Lampung Selatan – Dalam kondisi cuaca yang tak menentu atau disebut Esktrim (hujan disertai angin kencang) di Kabupaten Lampung Selatan. BPBD Lampung Selatan memberikan peringatan kepada seluruh masyarakat agar tetap waspada. Pada hari Selasa, Malam, 4 Oktober 2025.

‎Hal itu ditegaskan oleh Erwan Fatriansyah,SE.,MM kepala bidang (Kabid) pencegahan dan kesiapsiagaan yang mewakili Kalak BPBD Lampung Selatan, Maturidi Ismail,SH.

‎Cuaca Eskrim ini diperkirakan berlangsung beberapa hari ini, sesuai peringatan dini dari BMKG memantau adanya peningkatan aktivitas cuaca Intensitas hujan tinggi disertai angin kencang di wilayah Propinsi Lampung.


‎Selain itu, BMKG mengeluarkan peringatan dini pasang maksimum sejak tanggal 5 hingga 10 Oktober 2025. Penyebab dari adanya fenomena fase perigee (jarak terdekat bulan dan bumi) dan bulan purnama yang berpotensi meningkatkan ketinggian air laut maksimum.

‎Untuk itu Erwan Fatriansyah, SE Mengatakan, kondisi itu secara umum dapat mengganggu aktivitas masyarakat disekitar pelabuhan atau pesisir seperti aktivitas bongkar muat di pelabuhan,”katanya saat di wawancarai media ini.

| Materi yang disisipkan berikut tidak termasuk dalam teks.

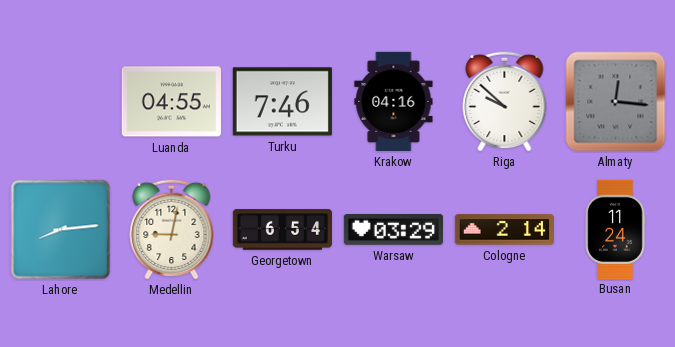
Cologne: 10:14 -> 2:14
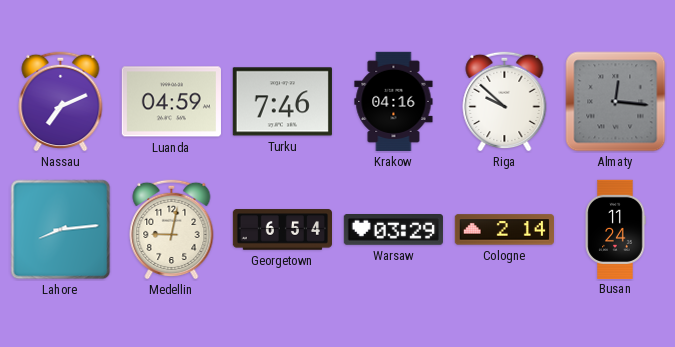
Nassau: none -> 7:11
Luanda: 04:55 -> 04:59
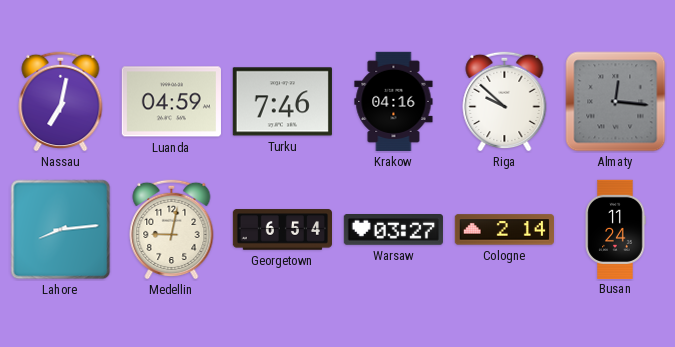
Nassau: 7:11 -> 7:02
Warsaw: 03:29 -> 03:27
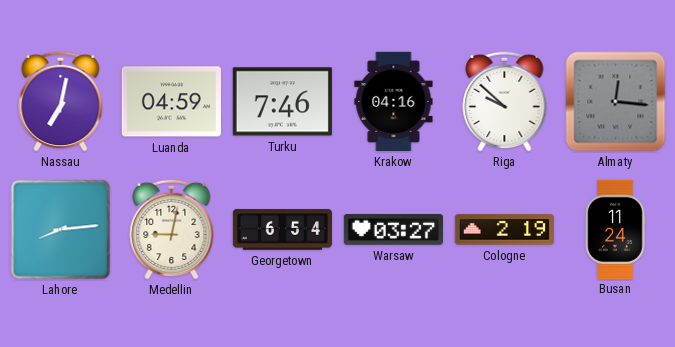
Cologne: 2:14 -> 2:19
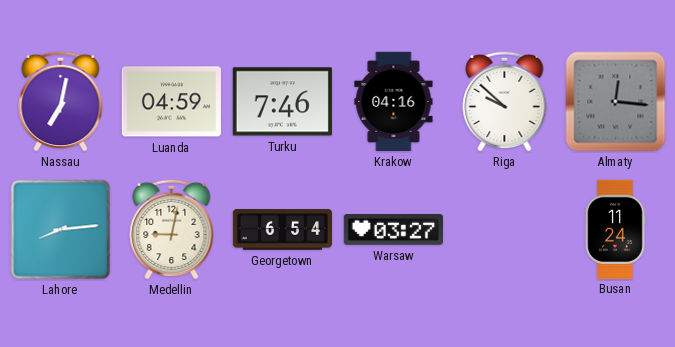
Cologne: 2:19 -> none
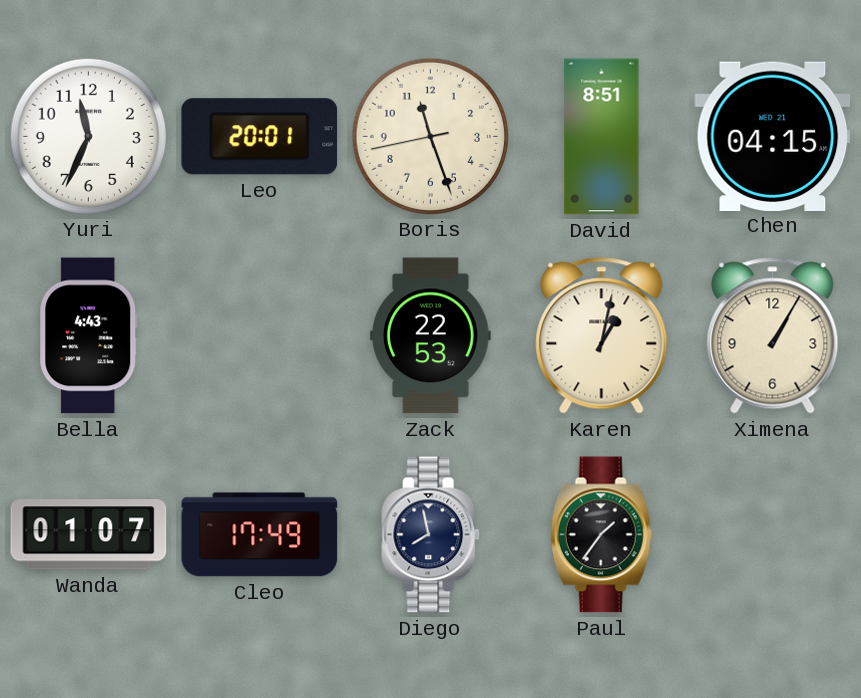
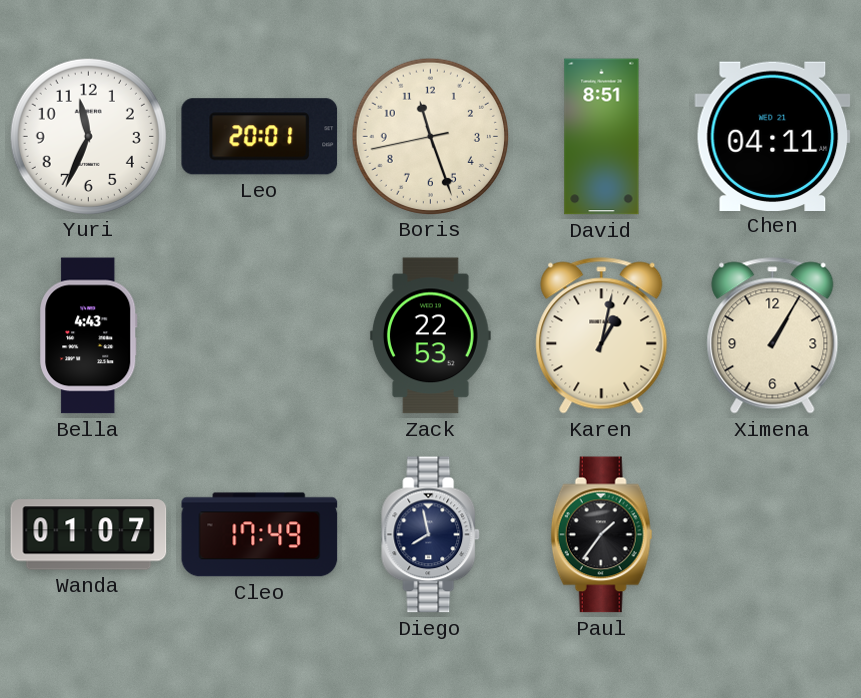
Chen: 04:15 -> 04:11
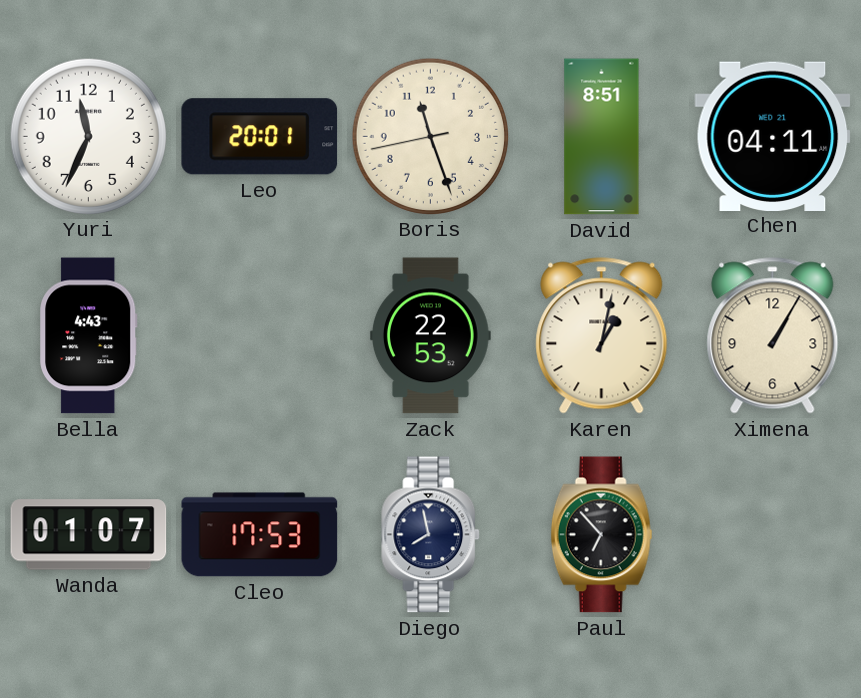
Cleo: 17:49 -> 17:53
Paul: 1:36 -> 6:53
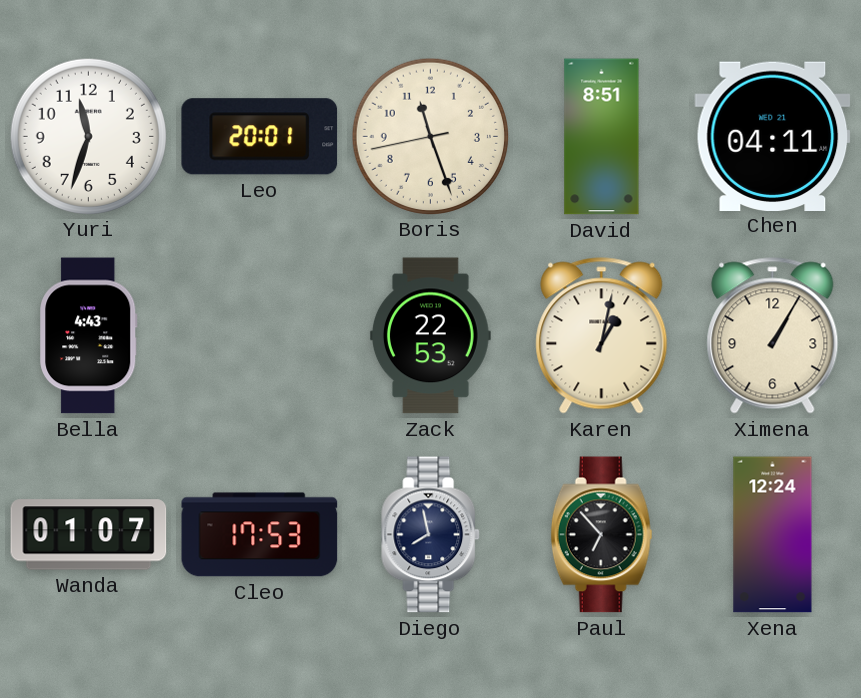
Yuri: 11:34 -> 11:33
Xena: none -> 12:24
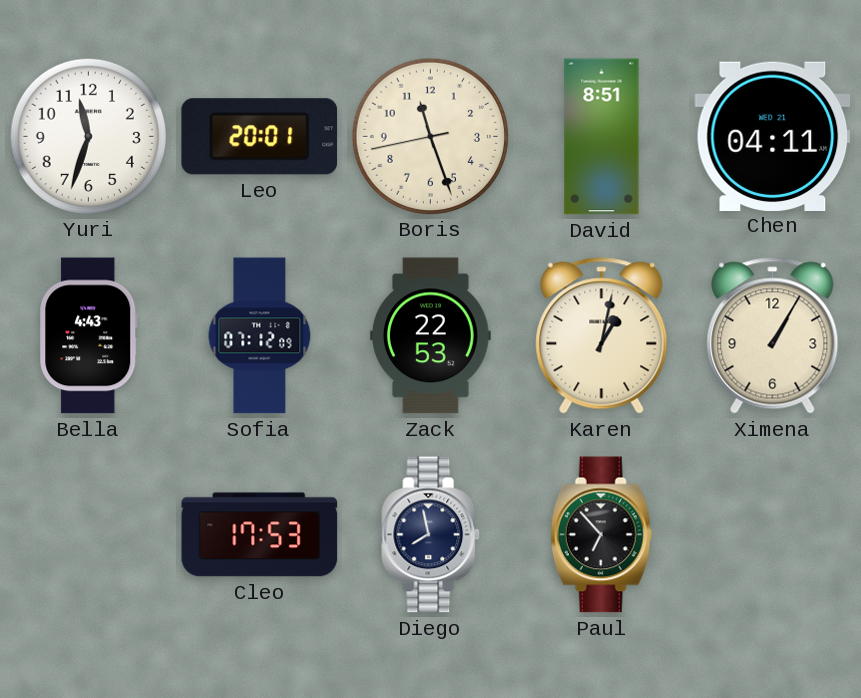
Sofia: none -> 07:12
Wanda: 01:07 -> none
Xena: 12:24 -> none
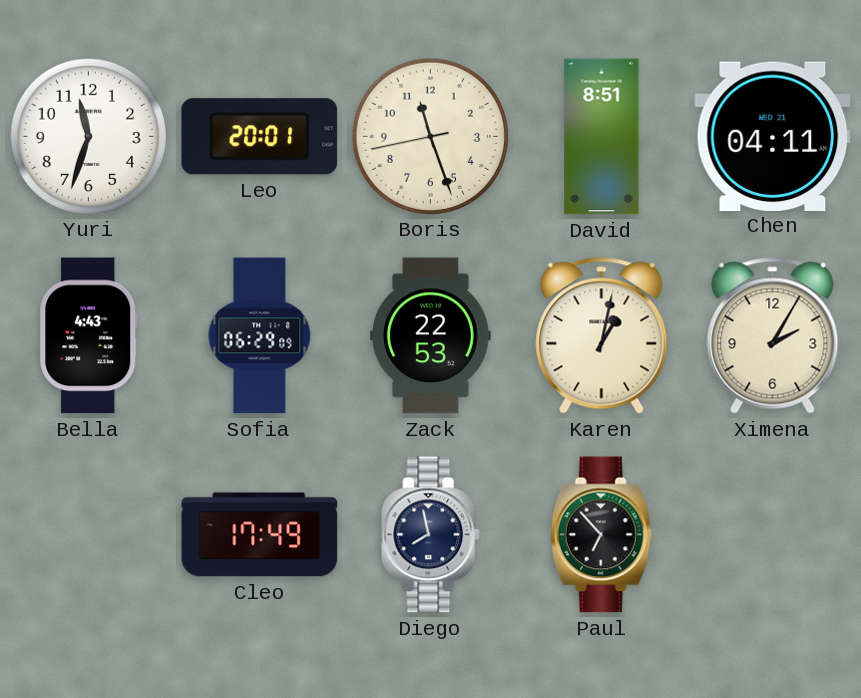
Sofia: 07:12 -> 06:29
Ximena: 1:05 -> 2:05
Cleo: 17:53 -> 17:49
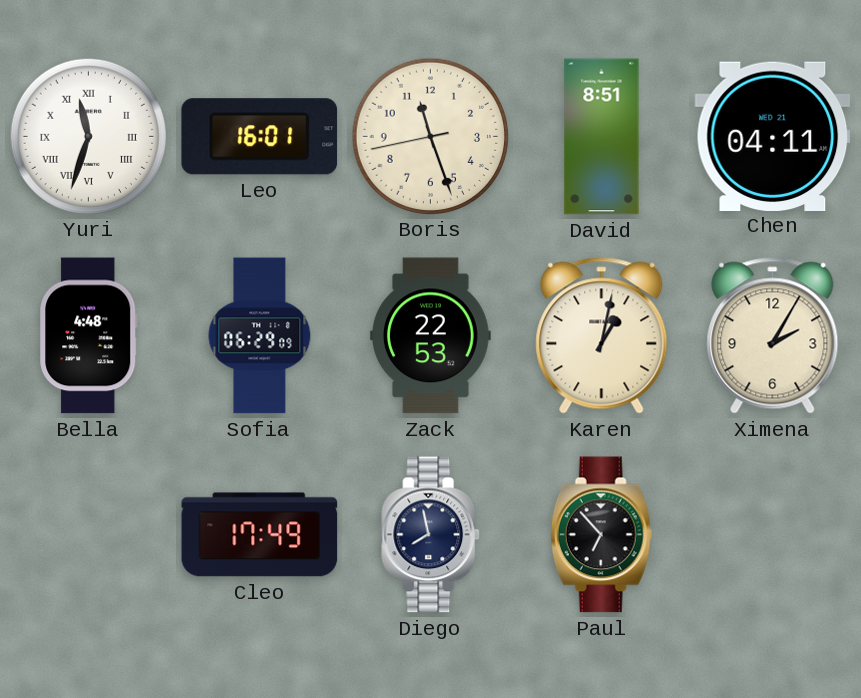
Yuri numerals: Arabic -> Roman
Leo: 20:01 -> 16:01
Bella: 4:43 -> 4:48
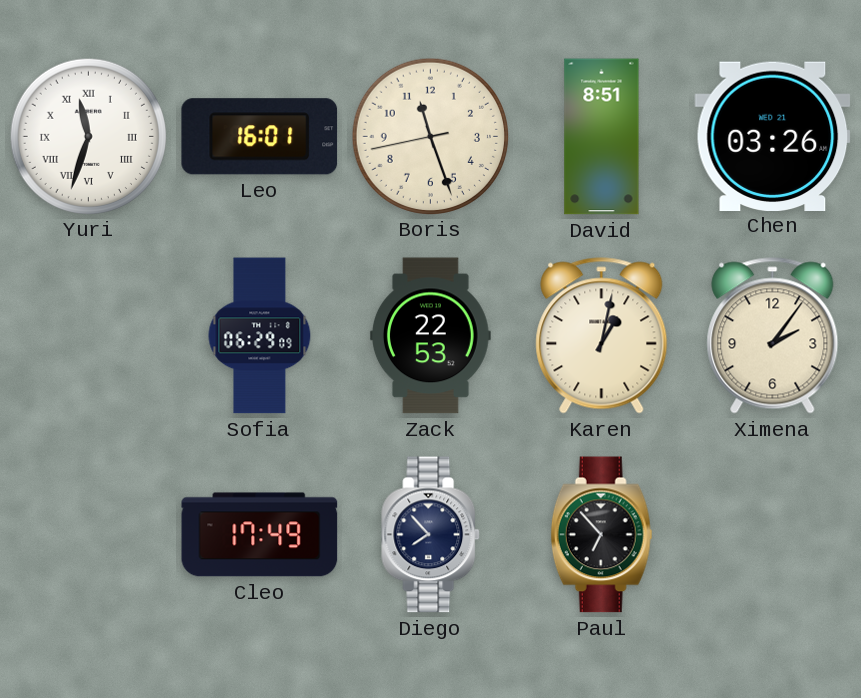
Chen: 04:11 -> 03:26
Bella: 4:48 -> none
Ximena: 2:05 -> 2:06
Diego: 7:58 -> 7:53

‎Ia pun mengimbau, masyarakat Lampung Selatan untuk meningkatkan kewaspadaan, khususnya terhadap potensi hujan lebat disertai angin kencang dan petir. Yakni, yang bisa berdampak pada banjir, genangan air, maupun pohon tumbang.

‎BPBD juga mencatat bahwa wilayah-wilayah yang berpotensi terdampak antara lain Kecamatan Kalianda, Rajabasa, Palas, Katibung, Sidomulyo, Sragi, Candipuro. Terutama di daerah yang dekat aliran sungai.

‎Untuk mengantisipasi potensi dampak, BPBD Lampung Selatan telah menyiagakan personel dan peralatan evakuasi di sejumlah titik rawan. Serta melakukan koordinasi dengan kelurahan atau desa dan kecamatan dalam upaya kesiapsiagaan menghadapi kemungkinan bencana hidrometeorologi,” jelas Erwan

‎”Kami juga mengimbau masyarakat untuk tidak membuang sampah ke saluran air, memangkas dahan pohon yang berisiko tumbang dan segera melapor ke Pusat Komando BPBD Lampung Selatan bila terjadi keadaan darurat,” tambah Erwan Fatriansyah sosok Kabid pantang menyerah sebelum tumbang itu.

‎Dengan langkah antisipatif dan kewaspadaan bersama, diharapkan potensi dampak cuaca ekstrem dapat diminimalisir dan masyarakat tetap aman serta siaga menghadapi kondisi cuaca yang dinamis.